Ynyslas Nature Reserve
Picture courtesy of Visitmidwales
With the autumn term having just begun, the time seemed about right to avoid the crowds and certainly the beach directly in front of our cottage remained almost deserted. Borth is a small community, formerly a fishing village, which stretches for about a mile with the sea on one side and a railway line on the other. It’s quite close to the Ynyslas nature reserve which was featured on the BBC’s Springwatch programme the year after the same team spent three seasons at our very own Pensthorpe. Whenever we head west for a holiday we run the risk of doubts regarding the weather. Have we remembered to pack the coats, scarves, gloves and the rest of the wet weather gear? Don’t bother with the sun cream or sunglasses. Well this time we just struck lucky. From day one the skies were blue, the sun warm, the sea calm. Yes, it was a bit chilly taking a dip but glorious none the less. A particular pleasure was in being able to get close to the resident bird life. Perched on the nearby breakwaters were the inevitable gulls but also a regular regiment of cormorants. Overhead, screeching loudly, were flocks of terns whose daily feeding gatherings above the bay were a delight to watch. Their method was simple but effective, dive bombing at great speed, hitting the water with a splash and soon surfacing. If they had caught a small fish it remained in their bills as they flew off, frequently chased by others hoping to share in the bounty. If I had to find one word to describe Borth it would be ‘quirky’. The beach-side properties conformed to no particular standards, varying in size, shape, colour and quality. Some seem to have been thrown together almost at random whilst others were clearly the pride and joy of their owners. There’s one mini-supermarket and a few small shops along the main road. I was a bit shocked to discover a tattoo parlour had arrived since our last visit three years ago. But then I had similar feelings when one opened in Fakenham so I guess that was understandable. If the place reminded me of home at all it was in the friendliness of its people. And the obvious sense of community. I spotted a number of messages left on doors which reflected this. One for the deliverer of meals on wheels, for example, to post the food through the cat flap if the resident happened to be out. For my money such positives are worth much more than meets the eye.

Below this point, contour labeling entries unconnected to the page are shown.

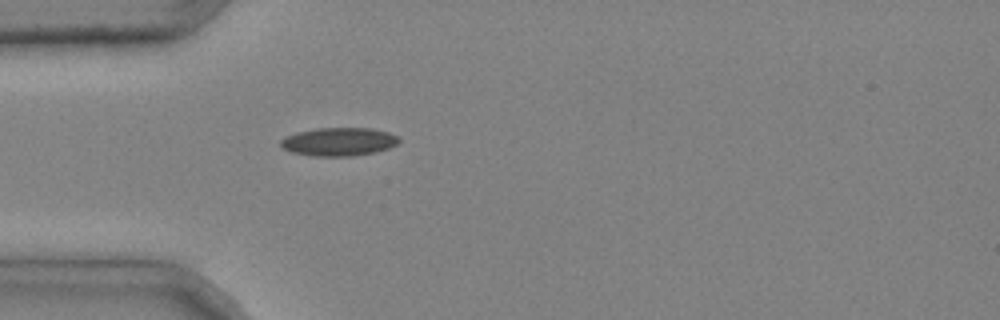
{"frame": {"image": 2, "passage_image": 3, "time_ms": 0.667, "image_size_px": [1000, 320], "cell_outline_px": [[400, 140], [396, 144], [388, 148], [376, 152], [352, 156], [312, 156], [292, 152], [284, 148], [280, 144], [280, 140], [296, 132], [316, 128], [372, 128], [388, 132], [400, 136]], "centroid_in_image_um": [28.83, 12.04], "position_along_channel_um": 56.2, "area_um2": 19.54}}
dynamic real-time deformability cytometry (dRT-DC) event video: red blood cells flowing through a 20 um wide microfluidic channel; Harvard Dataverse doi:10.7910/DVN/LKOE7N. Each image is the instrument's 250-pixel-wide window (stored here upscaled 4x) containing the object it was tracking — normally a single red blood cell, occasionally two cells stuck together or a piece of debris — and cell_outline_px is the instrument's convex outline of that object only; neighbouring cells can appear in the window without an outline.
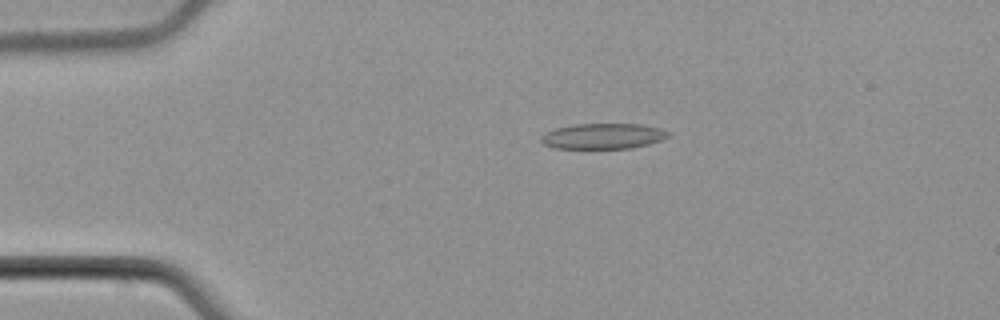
{"species": "common noctule bat (a hibernating species)", "species_latin": "Nyctalus noctula", "temperature_condition": "cold", "stored_images_in_passage": 50, "camera_frame_rate_fps": 3000, "um_per_image_px": 0.085, "animal": {"sex": "male", "body_mass_g": 21.5, "forearm_length_mm": 52.0}, "frame": {"image": 1, "passage_image": 7, "time_ms": 2.0, "image_size_px": [1000, 320], "cell_outline_px": [[668, 136], [660, 140], [648, 144], [632, 148], [552, 148], [544, 144], [540, 140], [540, 136], [544, 132], [556, 128], [572, 124], [640, 124], [660, 128], [668, 132]], "centroid_in_image_um": [51.2, 11.57], "position_along_channel_um": 33.8, "area_um2": 18.9}}
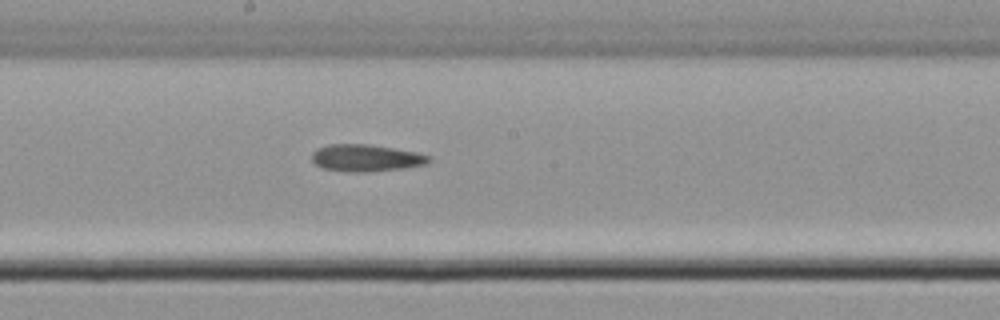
{"frame": {"image": 2, "passage_image": 25, "time_ms": 8.0, "image_size_px": [1000, 320], "cell_outline_px": [[432, 160], [428, 164], [404, 168], [364, 172], [356, 172], [324, 168], [316, 164], [312, 160], [312, 152], [316, 148], [328, 144], [368, 144], [416, 152], [432, 156]], "centroid_in_image_um": [31.14, 13.41], "position_along_channel_um": 217.1, "area_um2": 18.38}}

n Our time away meant I had to miss the September council meeting at which a new mayor and deputy were elected following the unexpected resignation of Jeremy Punchard in August. As might have been anticipated, current deputy Adrian Vertigan won the approval of the council and accepted the mayor’s chain of office until next May. Voted in as deputy mayor was George Acheson, known to many in the town as a former local GP. He’s a relatively new councillor but has already made his mark as someone of efficiency and enthusiasm. I think he will fill this office with distinction.